Larry Cuban on School Reform and Classroom Practice: Classroom High-Tech Devices and School Reform Are Kissing Cousins
Whenever I have been asked how I got interested in classroom uses of technology, I answered that in my forty-plus years as a high school teacher, district administrator, and professor, I was neither an early adopter nor a laggard when it came to using new technologies. I took my time to see how the new device and software helped me do better or more efficiently what I was already doing as a teacher, administrator, and academic.
I then point out to the questioner that as an historian who has studied many reform-driven efforts to improve schooling over the past century in U.S. classrooms, schools, and districts, I had examined how teachers have taught since the 1890s. I investigated policymakers’ constant changes in curriculum since the 1880s. I analyzed the origins of the age-graded school and the spread of this innovation through the 19th century. And I parsed the utopian dreams of reformers who believed that new machine technologies (e.g., film, radio, instructional television, desktop computer, chatbots) would alter how teachers teach and students learn. I then finish my answer with examples of new technologies such as AI-driven chatbots that are part of this historical stream of classroom reforms aimed at improving how teachers teach and how students learn.
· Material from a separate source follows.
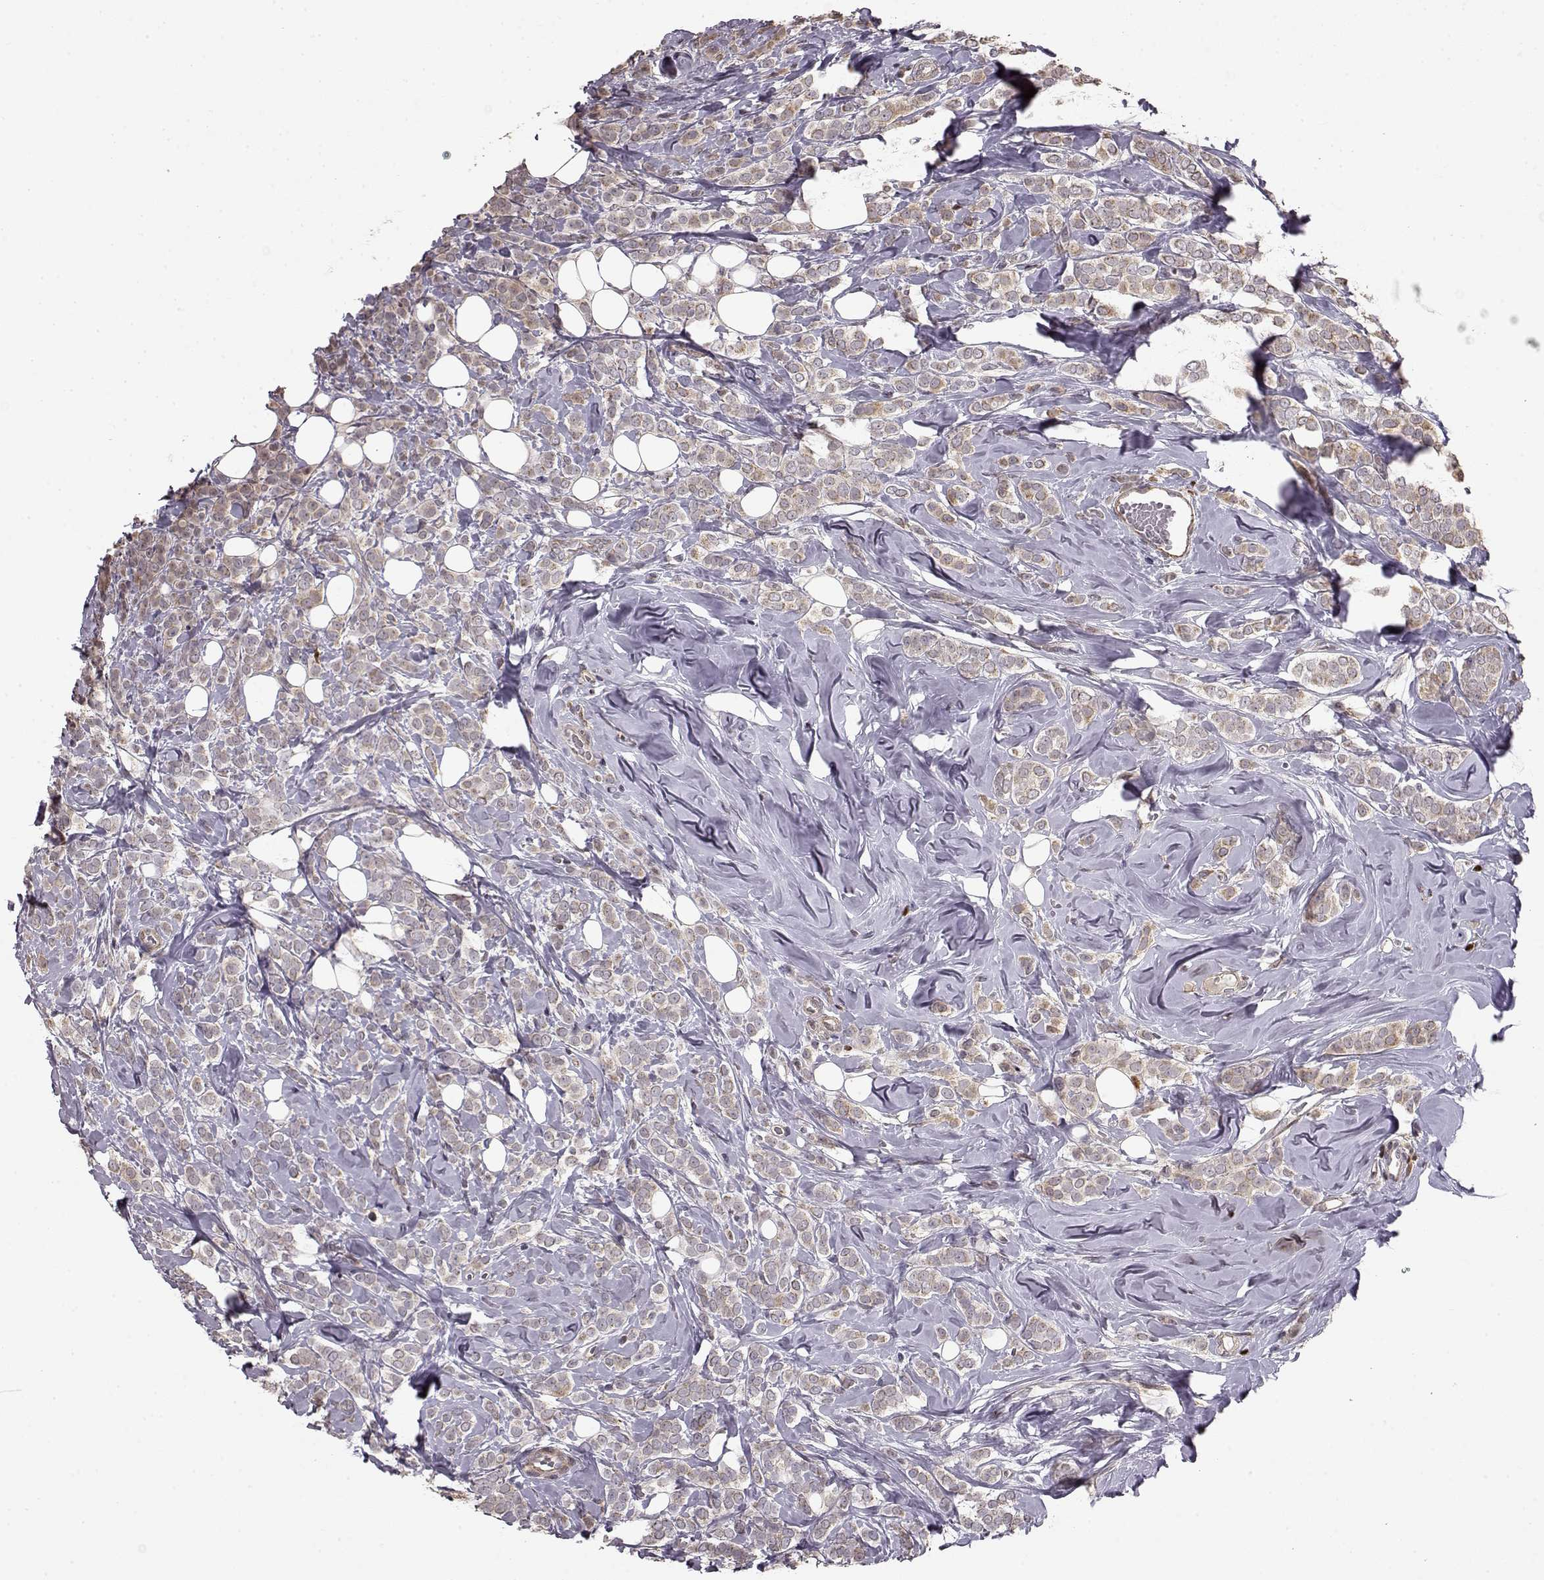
{"staining": {"intensity": "weak", "quantity": "<25%", "location": "cytoplasmic/membranous"}, "tissue": "breast cancer", "cell_type": "Tumor cells", "image_type": "cancer", "snomed": [{"axis": "morphology", "description": "Lobular carcinoma"}, {"axis": "topography", "description": "Breast"}], "caption": "Breast cancer (lobular carcinoma) was stained to show a protein in brown. There is no significant staining in tumor cells. Nuclei are stained in blue.", "gene": "BACH2", "patient": {"sex": "female", "age": 49}}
What often surprises me is that these questioners had not viewed high-tech innovations as having either a history in schools or as kissing cousins to ever-constant efforts to improve schools. Instead, they saw (and see) brand-new high-tech devices as singular, even exceptional, ways of transforming teaching and learning completely divorced from previous instances seeking improved classroom practice. They either do not know or ignore previous curricular reforms (e.g., math, social studies, science), earlier instructional innovations (e.g., overhead projectors, film strip machines, project-based learning) and prior organizational changes (e.g., converting junior high schools into middle schools, creating charter schools, mayoral responsibility for public schools). Technological innovations, I stress, are kissing cousins to past and current curricular, instructional, and organizational reforms.
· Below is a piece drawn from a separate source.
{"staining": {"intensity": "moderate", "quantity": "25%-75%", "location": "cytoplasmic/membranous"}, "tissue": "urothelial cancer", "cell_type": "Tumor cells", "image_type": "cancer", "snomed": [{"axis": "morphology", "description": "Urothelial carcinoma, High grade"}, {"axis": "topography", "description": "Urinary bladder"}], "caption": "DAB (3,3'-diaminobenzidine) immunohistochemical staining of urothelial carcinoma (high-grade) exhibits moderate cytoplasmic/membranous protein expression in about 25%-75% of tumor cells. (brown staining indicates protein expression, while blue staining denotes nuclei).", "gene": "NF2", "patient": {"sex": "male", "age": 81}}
In viewing technological innovations as a sub-set of curricular, instructional, and organizational reforms, teachers, principals, parents, policymakers, and researchers can see patterns in adoption of a new technology, track its journey as it goes from policy to classroom practice, and document certain outcomes while remaining open to unanticipated consequences.
Too many policymakers, practitioners, and parents see technological innovations as unique initiatives unrelated to historic patterns in school reforms. They err. My experiences as both a practitioner, policymaker, and researcher have taught me to see technological devices as part of the river of reform that has flowed constantly through U.S. schools for nearly two centuries.